I would be curt about it when it happens: "Please don't touch the screen,
thanks." And say it with a smile. That way it would almost be a disposable,
passing remark like: "Watch your step.". Making a big production of it would
be worse for both sides. You want to say something and just move on so the
incident doesn't linger too long. In a way, you are trusting the person to get
the point. If he/she doesn't get it then it's their fault, not yours. I can
see how this would be difficult if it doesn't suit your personality or the one
you project at the office.

------
sherrod
This thread is really fascinating, ranging from the hilarious to the
intelligent. I agree that touching isn't THAT big of a deal that you need to
get all worked up. However, there are legitimate reasons for not touching
people's screens. I have a screen with a matte display -- that's without the
extremely glossy and reflective glass covering. If someone has even the
shortest of short fingernails -- and most people do -- they're going to do
some kind of damage to the rather sensitive, uncovered screen. I'm not about
to go get a mirror -- other people call them glossy screens -- just to protect
my screen from your projectile fingers. If I do touch a screen, which happens
because like some person said, you don't always think about it, I make sure to
touch with the pad of my finger and not the nail.
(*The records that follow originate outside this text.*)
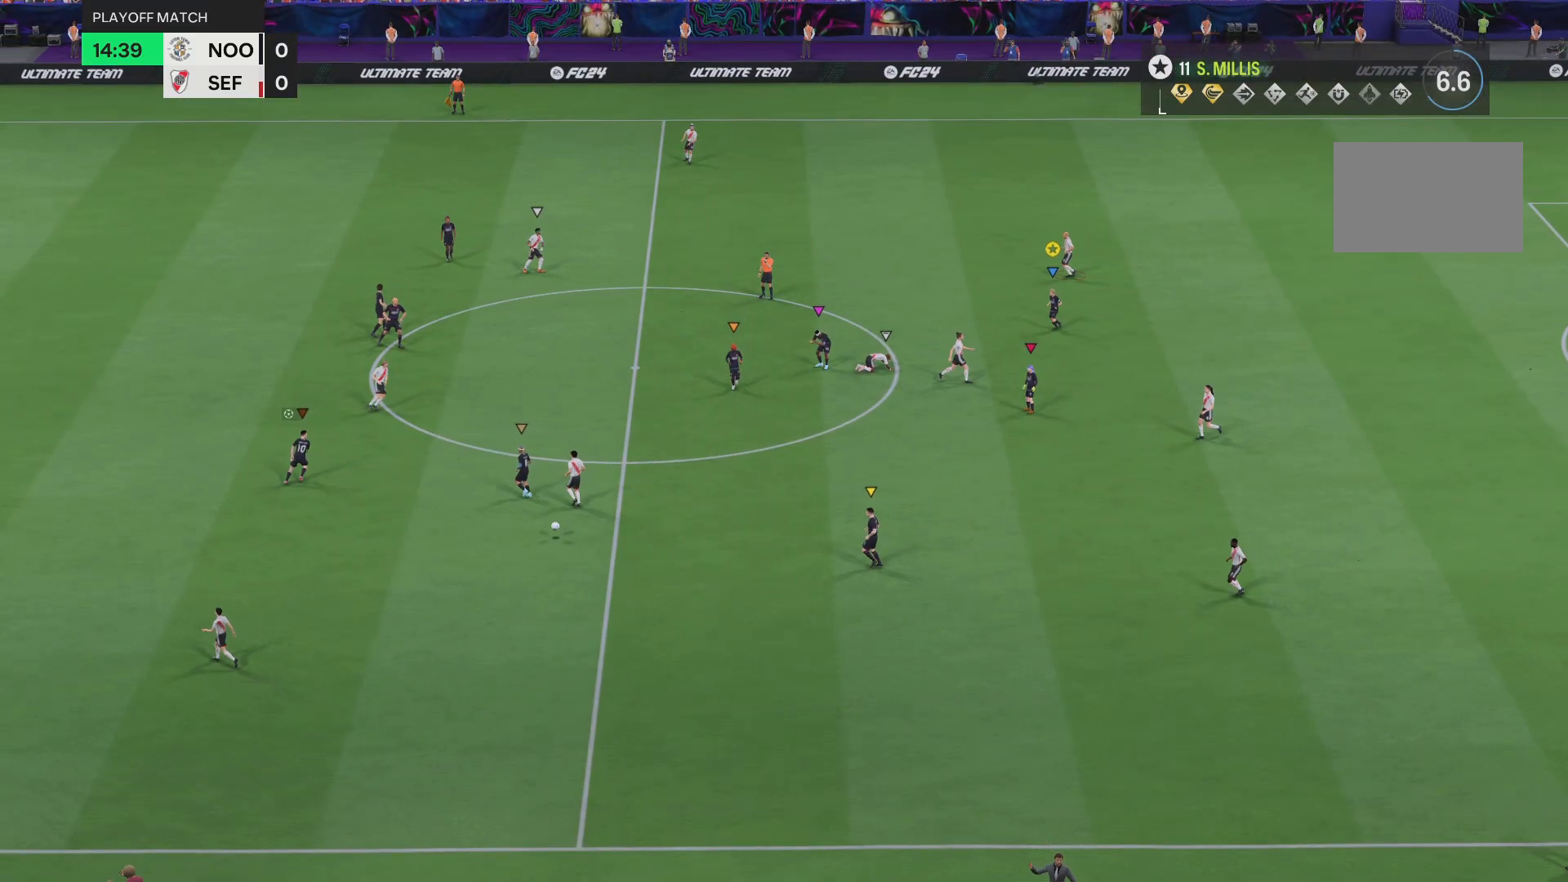
{"buttons": [], "left_stick": "center", "right_stick": "center", "events": [[233, "left_stick", "center"]]}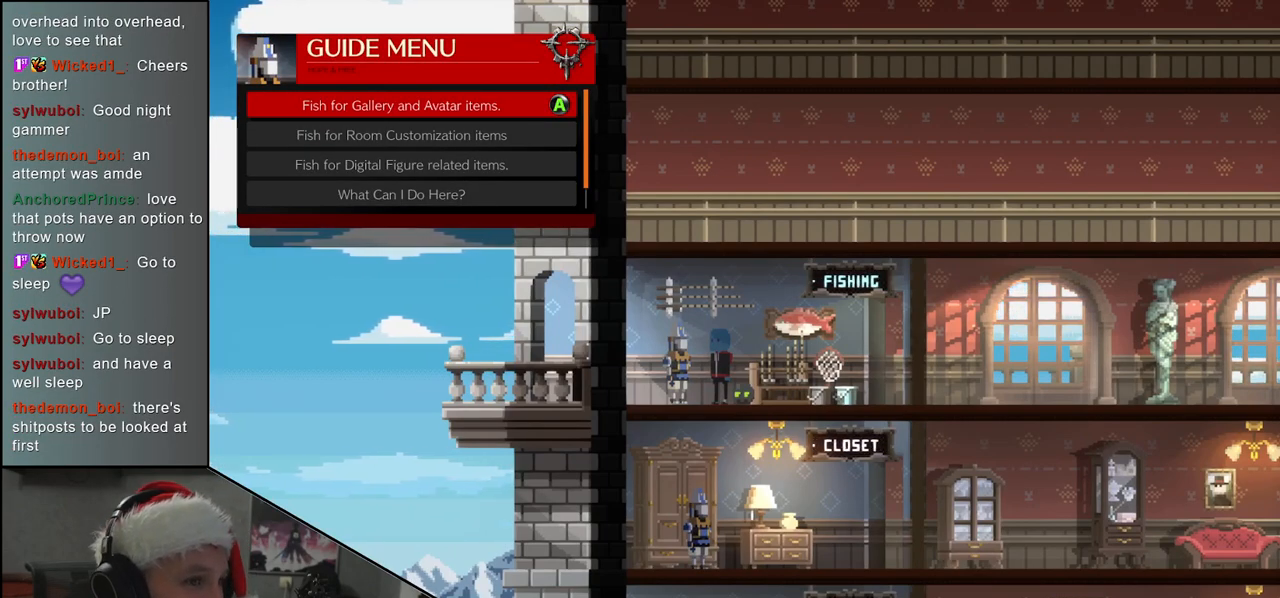
Gameplay with a controller (arcade stick); each line is a JSON object with the inputs held at the frame after it. "events" lists button and stick changes between this image and that frame as [ms after this image, input, new state], when the widget could be followed in between. Not read: L3 R3.
{"buttons": [], "left_stick": "center", "events": [[83, "SQUARE", "down"], [150, "SQUARE", "up"]]}
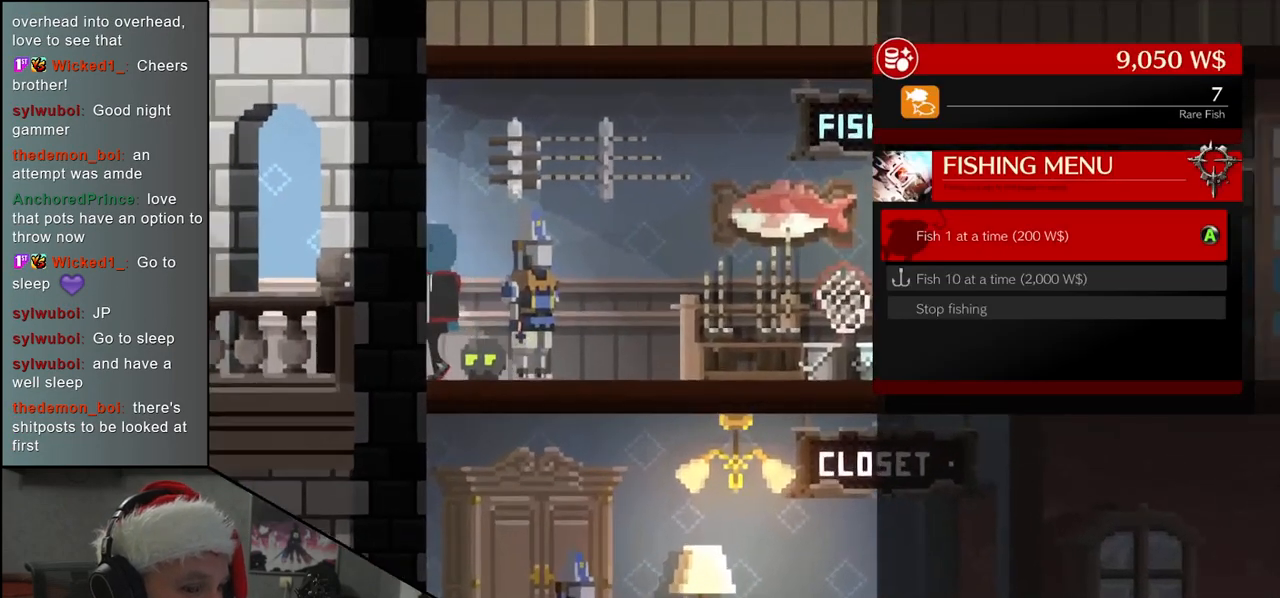
{"buttons": [], "left_stick": "down", "events": [[483, "left_stick", "down"]]}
And pens are a complete
nofuckingway no matter what kind of screen it is. They will ruin any screen.
You ever try to get ink out of a tiny indentation in a glass screen? Because
you can't. It's happened to me.

So in conclusion, if your screen isn't glass-covered and they're coming at it
like an ICBM, definitely say something polite (Excuse me..., Please don't...,
Umm...). But if your screen is protected and they're not using a pen/knife to
point...let it go. Most screens are so bright you can't even see smudges.

------
pj
There was an article here the other day from some hacker that almost proudly
stated that he went through 2 or 3 laptops a year. I thought this was
absolutely ridiculous. My laptops last five years or more. What a waste of
money.

If you love something, take care of it and it'll last longer and treat you
well. We live in a disposable society. I was always taught to take care of
things so they would last. You too apparently.

I like a clean screen.

------
duncanj
I think it's fine to touch the screen.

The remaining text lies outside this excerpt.